[Start of Attachment]

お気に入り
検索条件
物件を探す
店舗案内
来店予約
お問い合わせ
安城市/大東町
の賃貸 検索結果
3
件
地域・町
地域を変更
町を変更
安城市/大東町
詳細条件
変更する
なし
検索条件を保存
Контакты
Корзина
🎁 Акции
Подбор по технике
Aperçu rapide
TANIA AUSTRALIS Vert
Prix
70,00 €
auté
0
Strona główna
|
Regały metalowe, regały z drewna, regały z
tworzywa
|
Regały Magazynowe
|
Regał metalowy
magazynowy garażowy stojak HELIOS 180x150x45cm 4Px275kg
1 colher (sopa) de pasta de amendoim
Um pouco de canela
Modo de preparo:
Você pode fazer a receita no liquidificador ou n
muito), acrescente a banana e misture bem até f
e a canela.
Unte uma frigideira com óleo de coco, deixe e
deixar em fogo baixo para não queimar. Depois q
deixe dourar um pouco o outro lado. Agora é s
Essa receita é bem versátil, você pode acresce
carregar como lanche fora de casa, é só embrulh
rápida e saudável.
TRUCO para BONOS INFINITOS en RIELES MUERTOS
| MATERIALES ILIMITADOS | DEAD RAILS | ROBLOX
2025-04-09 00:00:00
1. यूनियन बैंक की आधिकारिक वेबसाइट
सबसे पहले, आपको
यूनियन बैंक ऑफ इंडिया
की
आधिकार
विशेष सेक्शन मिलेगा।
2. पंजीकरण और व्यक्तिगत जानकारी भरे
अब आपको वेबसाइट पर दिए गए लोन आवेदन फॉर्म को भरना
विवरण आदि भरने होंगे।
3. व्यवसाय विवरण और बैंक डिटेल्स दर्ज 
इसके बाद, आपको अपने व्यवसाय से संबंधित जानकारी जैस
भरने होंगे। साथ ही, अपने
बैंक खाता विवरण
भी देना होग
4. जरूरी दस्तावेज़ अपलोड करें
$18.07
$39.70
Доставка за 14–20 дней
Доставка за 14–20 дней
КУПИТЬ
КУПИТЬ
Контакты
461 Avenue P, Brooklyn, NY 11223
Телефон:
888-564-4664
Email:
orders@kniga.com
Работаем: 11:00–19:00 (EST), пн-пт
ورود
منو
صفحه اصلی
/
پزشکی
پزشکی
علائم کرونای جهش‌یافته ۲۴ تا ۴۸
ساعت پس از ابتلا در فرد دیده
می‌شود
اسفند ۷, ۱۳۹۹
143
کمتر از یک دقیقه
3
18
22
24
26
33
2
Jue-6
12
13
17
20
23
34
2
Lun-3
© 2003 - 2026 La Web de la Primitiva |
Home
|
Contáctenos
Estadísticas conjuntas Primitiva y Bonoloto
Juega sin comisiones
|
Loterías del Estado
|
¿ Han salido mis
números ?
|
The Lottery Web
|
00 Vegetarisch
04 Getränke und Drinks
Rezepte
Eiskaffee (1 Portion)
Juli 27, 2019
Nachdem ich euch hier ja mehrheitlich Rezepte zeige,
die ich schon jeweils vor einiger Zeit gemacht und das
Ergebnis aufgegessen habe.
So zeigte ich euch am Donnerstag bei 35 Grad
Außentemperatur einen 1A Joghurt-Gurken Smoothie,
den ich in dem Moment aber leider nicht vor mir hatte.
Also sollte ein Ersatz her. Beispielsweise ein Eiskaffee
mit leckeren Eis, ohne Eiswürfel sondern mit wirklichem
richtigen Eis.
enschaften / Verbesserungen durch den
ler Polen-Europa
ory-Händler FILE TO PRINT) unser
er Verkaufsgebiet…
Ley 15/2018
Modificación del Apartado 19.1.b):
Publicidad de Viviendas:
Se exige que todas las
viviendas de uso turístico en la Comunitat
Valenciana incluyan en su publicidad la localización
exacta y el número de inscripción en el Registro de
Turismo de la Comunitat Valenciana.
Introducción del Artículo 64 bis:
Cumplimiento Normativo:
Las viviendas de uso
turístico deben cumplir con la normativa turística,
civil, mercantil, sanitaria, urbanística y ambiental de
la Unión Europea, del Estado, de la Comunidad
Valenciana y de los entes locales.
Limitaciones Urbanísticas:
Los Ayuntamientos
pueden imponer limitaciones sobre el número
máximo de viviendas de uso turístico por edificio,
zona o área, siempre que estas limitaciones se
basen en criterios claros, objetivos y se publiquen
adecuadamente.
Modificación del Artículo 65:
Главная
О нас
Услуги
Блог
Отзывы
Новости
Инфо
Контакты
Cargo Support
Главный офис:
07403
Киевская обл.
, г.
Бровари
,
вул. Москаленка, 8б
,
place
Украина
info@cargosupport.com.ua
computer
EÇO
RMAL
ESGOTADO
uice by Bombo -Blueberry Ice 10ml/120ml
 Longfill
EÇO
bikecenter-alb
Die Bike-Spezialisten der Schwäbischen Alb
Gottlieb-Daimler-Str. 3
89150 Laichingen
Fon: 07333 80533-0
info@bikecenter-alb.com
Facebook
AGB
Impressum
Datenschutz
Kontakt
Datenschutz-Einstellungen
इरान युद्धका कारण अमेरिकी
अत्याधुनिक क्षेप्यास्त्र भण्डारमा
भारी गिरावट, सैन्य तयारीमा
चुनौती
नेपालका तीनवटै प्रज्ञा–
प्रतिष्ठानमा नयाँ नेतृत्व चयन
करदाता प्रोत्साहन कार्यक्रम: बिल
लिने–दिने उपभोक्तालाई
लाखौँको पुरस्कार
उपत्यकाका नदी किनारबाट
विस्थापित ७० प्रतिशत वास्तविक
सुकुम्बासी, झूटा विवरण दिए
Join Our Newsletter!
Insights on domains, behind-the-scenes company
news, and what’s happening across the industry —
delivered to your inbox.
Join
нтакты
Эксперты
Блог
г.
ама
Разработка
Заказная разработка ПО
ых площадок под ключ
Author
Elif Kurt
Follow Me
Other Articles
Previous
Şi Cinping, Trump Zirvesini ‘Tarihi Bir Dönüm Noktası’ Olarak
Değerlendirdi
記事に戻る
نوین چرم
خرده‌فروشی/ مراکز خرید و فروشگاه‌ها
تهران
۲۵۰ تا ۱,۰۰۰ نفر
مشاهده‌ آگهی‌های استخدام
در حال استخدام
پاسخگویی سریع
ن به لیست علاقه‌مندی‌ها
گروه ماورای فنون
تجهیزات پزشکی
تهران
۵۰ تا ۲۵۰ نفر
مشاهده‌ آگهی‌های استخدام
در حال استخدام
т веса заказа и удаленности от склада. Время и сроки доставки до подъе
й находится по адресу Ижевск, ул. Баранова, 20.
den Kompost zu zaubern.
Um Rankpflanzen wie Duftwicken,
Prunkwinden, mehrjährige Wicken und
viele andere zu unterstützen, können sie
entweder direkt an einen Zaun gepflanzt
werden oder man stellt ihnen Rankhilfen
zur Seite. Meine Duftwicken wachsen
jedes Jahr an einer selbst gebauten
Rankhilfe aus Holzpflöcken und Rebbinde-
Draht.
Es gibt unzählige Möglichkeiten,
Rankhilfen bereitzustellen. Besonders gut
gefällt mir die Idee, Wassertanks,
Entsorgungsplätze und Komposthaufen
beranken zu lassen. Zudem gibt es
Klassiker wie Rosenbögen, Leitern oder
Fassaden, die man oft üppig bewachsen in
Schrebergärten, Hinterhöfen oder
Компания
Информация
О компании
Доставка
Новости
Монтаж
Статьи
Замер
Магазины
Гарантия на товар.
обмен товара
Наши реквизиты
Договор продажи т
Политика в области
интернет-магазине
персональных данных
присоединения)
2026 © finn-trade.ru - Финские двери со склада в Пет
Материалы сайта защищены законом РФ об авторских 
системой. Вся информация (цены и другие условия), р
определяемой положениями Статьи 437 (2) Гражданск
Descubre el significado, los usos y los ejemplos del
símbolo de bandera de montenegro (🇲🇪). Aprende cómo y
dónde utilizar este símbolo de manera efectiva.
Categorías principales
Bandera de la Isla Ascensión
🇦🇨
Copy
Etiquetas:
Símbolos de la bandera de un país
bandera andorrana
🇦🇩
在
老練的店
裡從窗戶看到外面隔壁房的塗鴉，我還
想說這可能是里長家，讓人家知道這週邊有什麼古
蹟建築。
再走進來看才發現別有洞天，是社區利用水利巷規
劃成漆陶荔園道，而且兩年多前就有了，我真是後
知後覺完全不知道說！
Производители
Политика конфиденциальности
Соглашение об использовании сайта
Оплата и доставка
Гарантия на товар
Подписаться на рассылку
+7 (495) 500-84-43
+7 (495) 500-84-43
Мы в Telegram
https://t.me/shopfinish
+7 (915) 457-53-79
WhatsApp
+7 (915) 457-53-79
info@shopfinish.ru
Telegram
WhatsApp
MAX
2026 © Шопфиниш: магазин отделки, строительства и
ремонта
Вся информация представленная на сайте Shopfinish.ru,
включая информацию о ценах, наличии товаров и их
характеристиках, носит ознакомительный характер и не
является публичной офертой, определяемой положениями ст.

[End of Attachment]

# [Problem description]
Please copy the listing from its first line through the line containing "Juli 27, 2019", substituting "Inicio" for "Home" and leaving everything else unchanged.

# [Task answer]
お気に入り
検索条件
物件を探す
店舗案内
来店予約
お問い合わせ
安城市/大東町
の賃貸 検索結果
3
件
地域・町
地域を変更
町を変更
安城市/大東町
詳細条件
変更する
なし
検索条件を保存
Контакты
Корзина
🎁 Акции
Подбор по технике
Aperçu rapide
TANIA AUSTRALIS Vert
Prix
70,00 €
auté
0
Strona główna
|
Regały metalowe, regały z drewna, regały z
tworzywa
|
Regały Magazynowe
|
Regał metalowy
magazynowy garażowy stojak HELIOS 180x150x45cm 4Px275kg
1 colher (sopa) de pasta de amendoim
Um pouco de canela
Modo de preparo:
Você pode fazer a receita no liquidificador ou n
muito), acrescente a banana e misture bem até f
e a canela.
Unte uma frigideira com óleo de coco, deixe e
deixar em fogo baixo para não queimar. Depois q
deixe dourar um pouco o outro lado. Agora é s
Essa receita é bem versátil, você pode acresce
carregar como lanche fora de casa, é só embrulh
rápida e saudável.
TRUCO para BONOS INFINITOS en RIELES MUERTOS
| MATERIALES ILIMITADOS | DEAD RAILS | ROBLOX
2025-04-09 00:00:00
1. यूनियन बैंक की आधिकारिक वेबसाइट
सबसे पहले, आपको
यूनियन बैंक ऑफ इंडिया
की
आधिकार
विशेष सेक्शन मिलेगा।
2. पंजीकरण और व्यक्तिगत जानकारी भरे
अब आपको वेबसाइट पर दिए गए लोन आवेदन फॉर्म को भरना
विवरण आदि भरने होंगे।
3. व्यवसाय विवरण और बैंक डिटेल्स दर्ज 
इसके बाद, आपको अपने व्यवसाय से संबंधित जानकारी जैस
भरने होंगे। साथ ही, अपने
बैंक खाता विवरण
भी देना होग
4. जरूरी दस्तावेज़ अपलोड करें
$18.07
$39.70
Доставка за 14–20 дней
Доставка за 14–20 дней
КУПИТЬ
КУПИТЬ
Контакты
461 Avenue P, Brooklyn, NY 11223
Телефон:
888-564-4664
Email:
orders@kniga.com
Работаем: 11:00–19:00 (EST), пн-пт
ورود
منو
صفحه اصلی
/
پزشکی
پزشکی
علائم کرونای جهش‌یافته ۲۴ تا ۴۸
ساعت پس از ابتلا در فرد دیده
می‌شود
اسفند ۷, ۱۳۹۹
143
کمتر از یک دقیقه
3
18
22
24
26
33
2
Jue-6
12
13
17
20
23
34
2
Lun-3
© 2003 - 2026 La Web de la Primitiva |
Inicio
|
Contáctenos
Estadísticas conjuntas Primitiva y Bonoloto
Juega sin comisiones
|
Loterías del Estado
|
¿ Han salido mis
números ?
|
The Lottery Web
|
00 Vegetarisch
04 Getränke und Drinks
Rezepte
Eiskaffee (1 Portion)
Juli 27, 2019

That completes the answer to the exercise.